Now so far I've got the script working except for one issue. Lets say I have the IP address 10.128.45.5 in two log files, the script of course analyzes each log file in turn stripping and reducing the IP's to one PER log file but what I'm trying to do is narrow that down even more to one per instance I run this script, regardless if the same IP appears across multiple log files.
Here's the code I've gotten so far, sorry if it's a bit messy.
#!/usr/bin/perl
# Extract IP's from apache access logs for the last hour and matches with forum spam bot list.

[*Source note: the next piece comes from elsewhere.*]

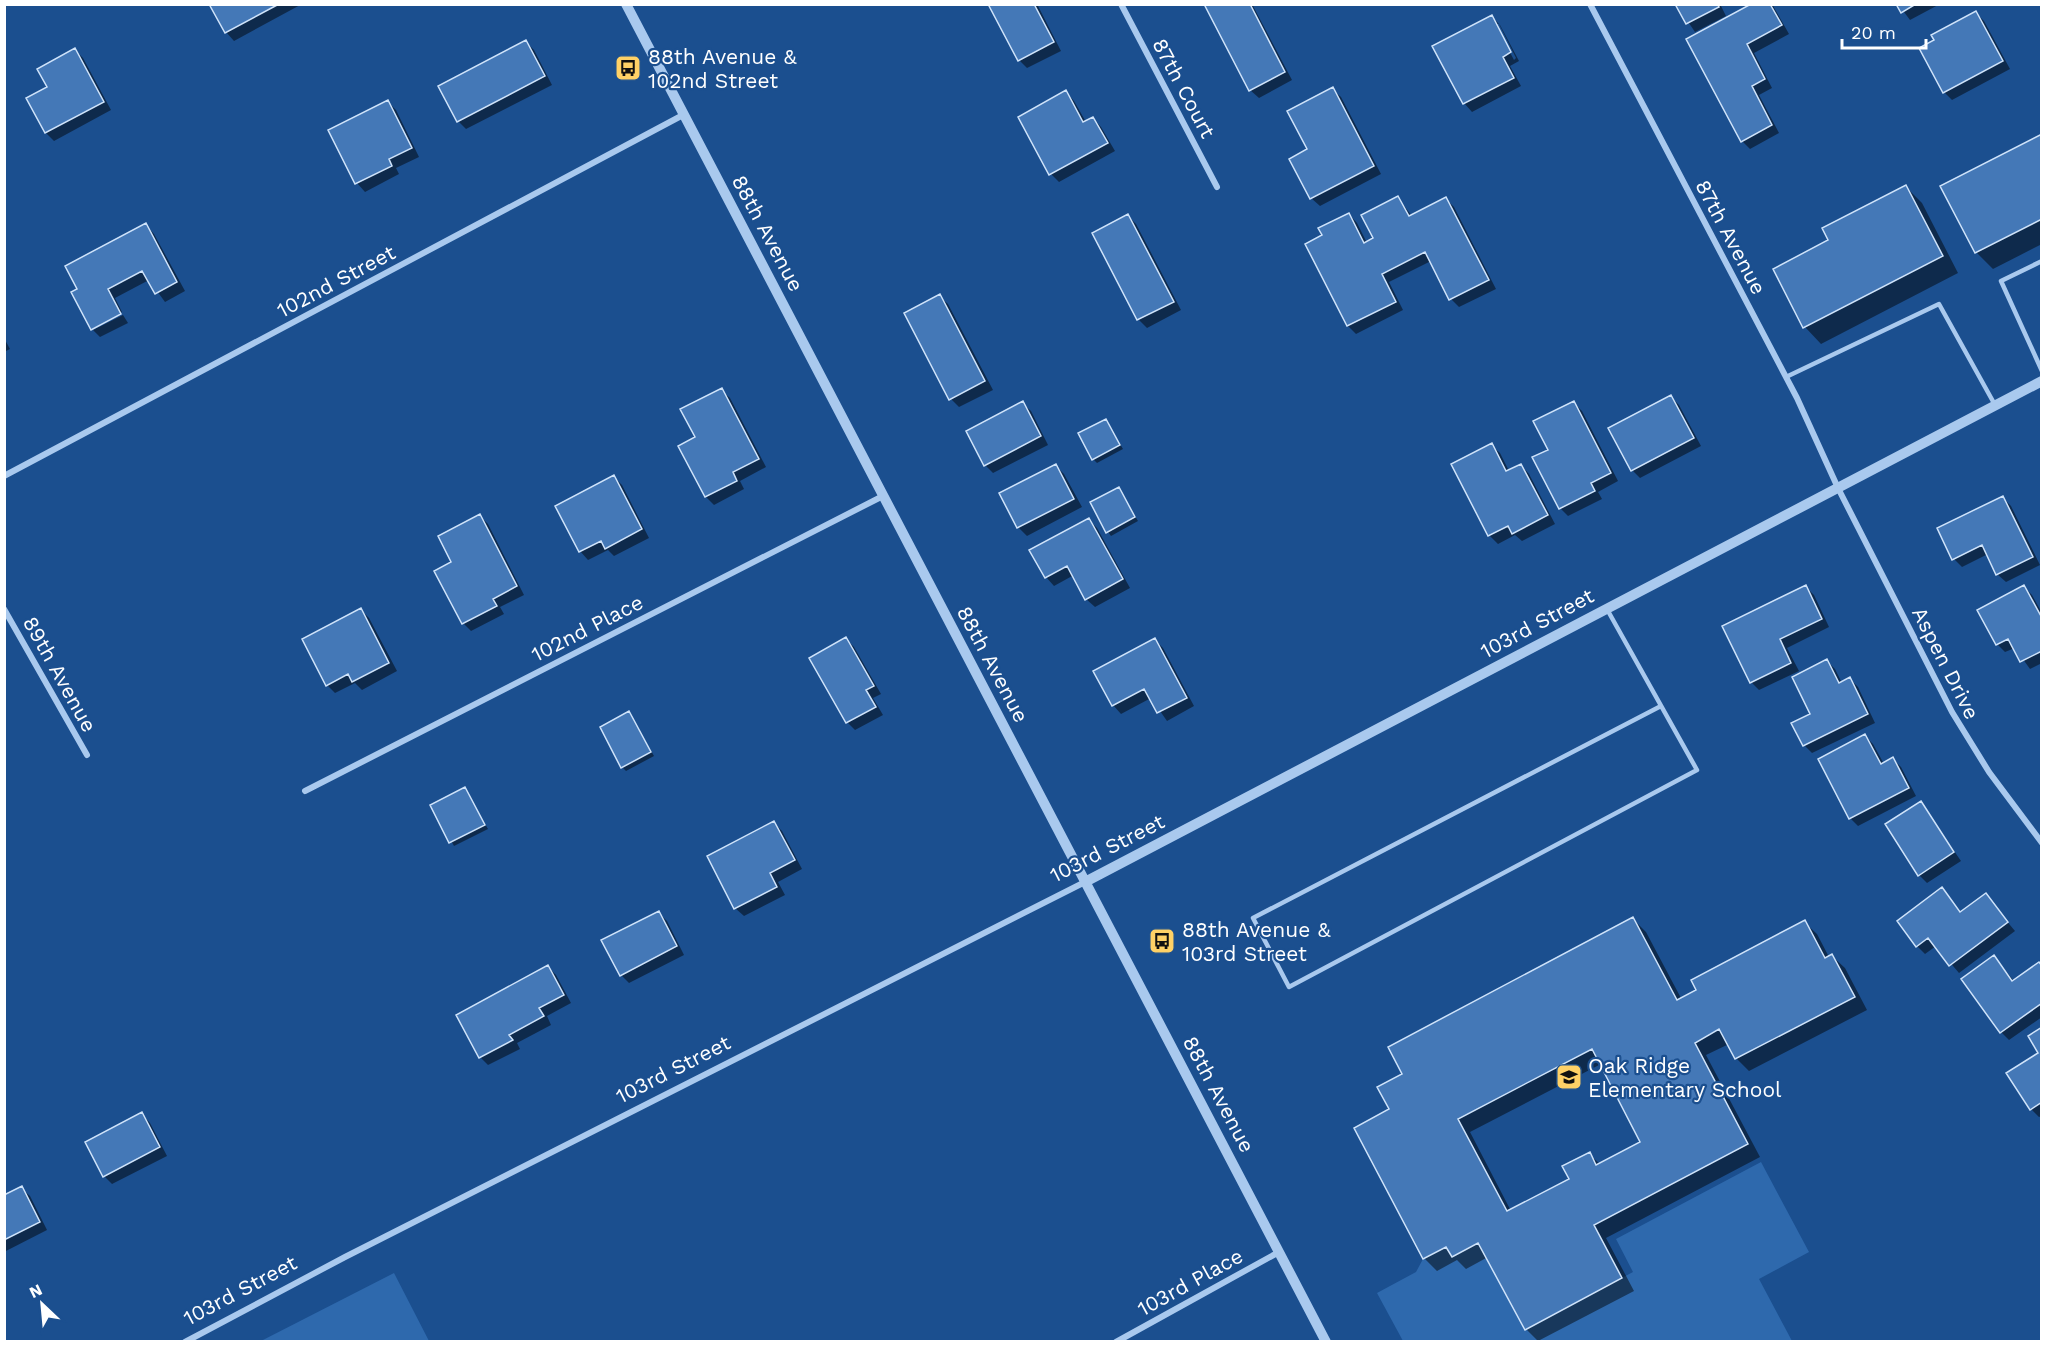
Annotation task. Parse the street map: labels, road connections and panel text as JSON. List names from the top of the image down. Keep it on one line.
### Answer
{"streets":{"street":["87th Court","88th Avenue","87th Avenue","102nd Street","103rd Street","102nd Place","Aspen Drive","89th Avenue","103rd Place"]},"crossings":[["88th Avenue","102nd Street"],["88th Avenue","103rd Street"],["88th Avenue","102nd Place"],["88th Avenue","103rd Place"],["87th Avenue","103rd Street"],["87th Avenue","Aspen Drive"],["103rd Street","Aspen Drive"]],"places":{"bus stop":["88th Avenue & 102nd Street","88th Avenue & 103rd Street"],"school or university":["Oak Ridge Elementary School"]},"scale_bar":"20 m","north":"top left"}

# The fun work of Daniel Pearson
use strict;
use warnings;
use Socket;
# Declarations
my ($file,$list,#files,%ips,$match,$path,$sort);
my $timestamp = localtime(time);
# Check to see if matching file exists
$list ='list';
if (-e $list) {
Delete the file so we can download a new one if it exists
print "File Exists!";
print "Deleting File $list\n";
unlink($list);
}
sleep(5);
system ("wget http://www.domain.com/list");
sleep(5);
my $dir = $ARGV[0] or die "Need to specify the log file directory\n";
opendir(DIR, "$dir");
#files = grep(/\.*$/,readdir(DIR));
closedir(DIR);
foreach my $file(#files) {
my $sum = 0;
if (-d $file) {
print "Skipping Directory $file\n";
}
else {
$path = "$dir$file";
open my $path, "-|", "/usr/bin/tail", "-1000", "$path" or die "could not start tail on $path: $!";
my %ips;
while (my $line = <$path>) {
chomp $line;
if ($line =~ m/(?!0+\.0+\.0+\.0+$)(([01]?\d\d?|2[0-4]\d|25[0-5])\.([01]?\d\d?|2[0-4]\d|25[0-5])\.([01]?\d\d?|2[0-4]\d|25[0-5])\.([01]?\d\d?|2[0-4]\d|25[0-5]))/g) {
my $ip = $1;
$ips{$ip} = $ip;
}
}
}
foreach my $key (sort keys %ips) {
open ("files","$list");
while (my $sort = <files>) {
chomp $sort;
if ($key =~ $sort) {
open my $fh, '>>', 'banned.out';
print "Match Found we need to block it $key\n";
print $fh "$key:$timestamp\n";
close $fh;
}
}
}
}
Any advice that could be given I would be grateful for.
To achieve the task:
Move my %ips outside of (above) the foreach my $file (#files) loop.
Move foreach my $key ( sort keys %ips ) outside of (below) the foreach my $file (#files) loop.